My roommate once described me as “Stephen King trapped inside a Disney princess” and I think that sums up my personality nicely, though I would prefer to substitute Bradbury for King as I am not quite that dark… I am, however, a strange combination of intensity and flowery joy. I enjoy spending dark nights practicing pipe organ in a church and sunshiney days playing my ukulele. I am equally at home in concert black and colorful sweaters.

Now, if you’ve read my blog at all, you know that I have a deep, undying affection for coffee shops. You also probably know that I love making small talk with baristas, mostly to be friendly but also in the secret hopes that I can charm my way to an extra shot of espresso or double whipped cream. My Disney princess side comes out in full force the minute I enter a coffee shop. Enormous eyes and friendly smile? Check. Voice slightly higher than normal? Check. Kindly questions and well-rehearsed coffee jokes? Double-check.

Well, a few weeks ago, my Stephen-King-Ray-Bradbury side took over.

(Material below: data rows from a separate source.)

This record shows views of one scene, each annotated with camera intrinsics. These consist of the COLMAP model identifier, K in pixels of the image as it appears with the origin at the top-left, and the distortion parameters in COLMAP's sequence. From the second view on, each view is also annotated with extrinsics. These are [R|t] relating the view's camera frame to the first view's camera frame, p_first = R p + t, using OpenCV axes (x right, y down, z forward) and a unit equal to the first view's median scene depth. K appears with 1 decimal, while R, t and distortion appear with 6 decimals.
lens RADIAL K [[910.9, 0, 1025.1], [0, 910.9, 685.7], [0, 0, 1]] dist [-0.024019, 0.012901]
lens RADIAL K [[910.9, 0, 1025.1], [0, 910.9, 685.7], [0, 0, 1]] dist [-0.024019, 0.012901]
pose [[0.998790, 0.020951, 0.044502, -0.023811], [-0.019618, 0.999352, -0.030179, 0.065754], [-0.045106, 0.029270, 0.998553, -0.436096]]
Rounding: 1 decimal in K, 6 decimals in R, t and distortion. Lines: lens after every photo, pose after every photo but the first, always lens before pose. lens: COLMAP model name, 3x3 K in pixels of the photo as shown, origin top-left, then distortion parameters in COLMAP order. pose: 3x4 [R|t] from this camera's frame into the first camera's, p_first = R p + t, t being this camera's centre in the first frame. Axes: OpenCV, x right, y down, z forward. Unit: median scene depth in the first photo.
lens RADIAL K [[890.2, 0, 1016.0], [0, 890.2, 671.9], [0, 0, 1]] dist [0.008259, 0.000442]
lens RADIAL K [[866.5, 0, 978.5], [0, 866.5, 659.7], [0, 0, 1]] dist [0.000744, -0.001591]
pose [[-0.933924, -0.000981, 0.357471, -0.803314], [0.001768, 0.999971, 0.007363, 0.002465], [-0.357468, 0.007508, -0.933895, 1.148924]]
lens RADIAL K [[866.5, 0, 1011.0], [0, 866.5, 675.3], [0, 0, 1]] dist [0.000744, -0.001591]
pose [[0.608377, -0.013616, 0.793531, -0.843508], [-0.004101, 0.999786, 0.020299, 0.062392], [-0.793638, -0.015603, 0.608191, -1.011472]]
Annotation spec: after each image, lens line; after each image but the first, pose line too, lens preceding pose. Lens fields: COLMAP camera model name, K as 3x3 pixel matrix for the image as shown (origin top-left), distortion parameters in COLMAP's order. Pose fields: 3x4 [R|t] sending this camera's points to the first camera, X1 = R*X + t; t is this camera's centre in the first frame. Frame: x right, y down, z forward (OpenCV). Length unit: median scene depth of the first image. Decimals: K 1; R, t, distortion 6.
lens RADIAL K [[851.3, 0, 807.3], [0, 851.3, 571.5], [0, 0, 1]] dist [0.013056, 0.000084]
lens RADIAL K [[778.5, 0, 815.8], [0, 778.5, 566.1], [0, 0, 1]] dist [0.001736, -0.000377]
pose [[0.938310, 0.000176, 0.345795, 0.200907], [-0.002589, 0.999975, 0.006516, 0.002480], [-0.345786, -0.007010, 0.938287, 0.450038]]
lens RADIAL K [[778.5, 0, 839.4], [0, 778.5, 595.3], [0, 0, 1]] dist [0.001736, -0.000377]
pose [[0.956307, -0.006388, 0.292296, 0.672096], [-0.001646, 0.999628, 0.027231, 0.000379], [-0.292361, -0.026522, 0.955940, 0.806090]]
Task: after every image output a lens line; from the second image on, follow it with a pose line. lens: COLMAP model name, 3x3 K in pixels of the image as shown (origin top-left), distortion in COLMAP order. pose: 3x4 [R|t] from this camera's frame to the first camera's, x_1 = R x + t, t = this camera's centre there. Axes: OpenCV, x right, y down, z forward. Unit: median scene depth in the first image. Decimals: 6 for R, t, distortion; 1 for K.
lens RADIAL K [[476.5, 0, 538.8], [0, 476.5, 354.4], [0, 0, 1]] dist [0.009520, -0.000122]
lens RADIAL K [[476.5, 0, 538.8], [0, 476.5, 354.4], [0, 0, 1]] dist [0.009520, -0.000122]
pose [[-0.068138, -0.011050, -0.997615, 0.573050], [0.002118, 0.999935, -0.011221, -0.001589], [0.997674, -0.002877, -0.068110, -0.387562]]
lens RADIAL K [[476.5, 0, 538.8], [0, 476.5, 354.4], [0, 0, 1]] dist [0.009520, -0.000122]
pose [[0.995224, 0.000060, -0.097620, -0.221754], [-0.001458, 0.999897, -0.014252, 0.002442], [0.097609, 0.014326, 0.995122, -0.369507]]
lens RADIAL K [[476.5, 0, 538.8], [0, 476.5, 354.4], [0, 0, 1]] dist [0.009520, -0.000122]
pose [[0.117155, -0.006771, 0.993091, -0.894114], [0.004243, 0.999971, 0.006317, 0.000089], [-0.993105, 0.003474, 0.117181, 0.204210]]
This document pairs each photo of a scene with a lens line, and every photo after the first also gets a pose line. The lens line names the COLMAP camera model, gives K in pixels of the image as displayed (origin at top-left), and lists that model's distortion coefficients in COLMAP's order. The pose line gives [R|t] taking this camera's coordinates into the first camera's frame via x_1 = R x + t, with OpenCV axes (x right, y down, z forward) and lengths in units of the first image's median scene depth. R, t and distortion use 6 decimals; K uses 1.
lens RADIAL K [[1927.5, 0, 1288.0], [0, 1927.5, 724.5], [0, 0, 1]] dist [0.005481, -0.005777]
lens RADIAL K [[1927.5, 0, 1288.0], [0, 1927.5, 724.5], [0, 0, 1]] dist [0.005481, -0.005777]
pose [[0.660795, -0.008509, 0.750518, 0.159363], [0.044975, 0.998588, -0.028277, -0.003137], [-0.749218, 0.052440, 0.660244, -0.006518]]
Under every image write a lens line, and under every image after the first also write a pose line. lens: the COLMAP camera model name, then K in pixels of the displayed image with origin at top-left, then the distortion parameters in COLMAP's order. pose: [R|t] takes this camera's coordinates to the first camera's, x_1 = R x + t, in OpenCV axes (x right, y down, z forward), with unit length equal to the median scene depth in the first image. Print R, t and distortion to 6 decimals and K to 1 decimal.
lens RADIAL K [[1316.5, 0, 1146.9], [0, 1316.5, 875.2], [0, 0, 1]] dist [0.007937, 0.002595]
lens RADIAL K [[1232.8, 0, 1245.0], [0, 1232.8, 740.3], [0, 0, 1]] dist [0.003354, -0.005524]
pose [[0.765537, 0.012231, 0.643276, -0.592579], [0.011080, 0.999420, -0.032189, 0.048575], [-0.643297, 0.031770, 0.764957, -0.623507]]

I crossed the threshold of my beloved Costa Coffee and, as I re-imagine the scene, I am pretty sure that lightning flashed behind me.

Still, I ordered my usual and prepared to banter.

“Chocolate on top of your cappuccino?” asked the barista.

“Of course!” I reply cheerily. “Does anyone ever say no?”

“You’d be surprised.”

“Huh,” I said. And at this point, I think my King-Bradbury side smothered my Disney side and held her at knifepoint. I said nothing for a moment as the two natures battled it out.

King-Bradbury won.

“You know,” I said as the barista reached for the chocolate sprinkles. “In prison…”

(Internally, my Disney side was begging my dark half to stop: “NEVER START SMALL TALK WITH PRISON WHAT ARE YOU DOING?” she sang, accompanied by a chorus of horrified woodland creatures.)

“In prison,” I continued. “That’s how they determine who is and is not a psychopath.”

(King-Bradbury chuckled as the Disney princess gave up and covered her sidekicks’ ears to keep them from hearing what came next.)

“And if they say no,” I went on. “If they don’t want chocolate on top of their coffees, well…it’s the chair.”

Silence.

Two shocked baristas gaped at me for a moment.

Stephen King and Ray Bradbury enjoyed a hearty chuckle and high-fived each other.

Finally, one of the baristas laughed nervously.

I took my coffee and left.

And, logically, I know that the baristas thought nothing of it after I was gone. I mean, I can’t be the only person to mention the electric chair while ordering a coffee, can I? But every time I step into that café, a little tiny nagging voice chants and mocks me as I order my cappuccino and my Disney side tries with all her overly-chatty might to compensate for the slip.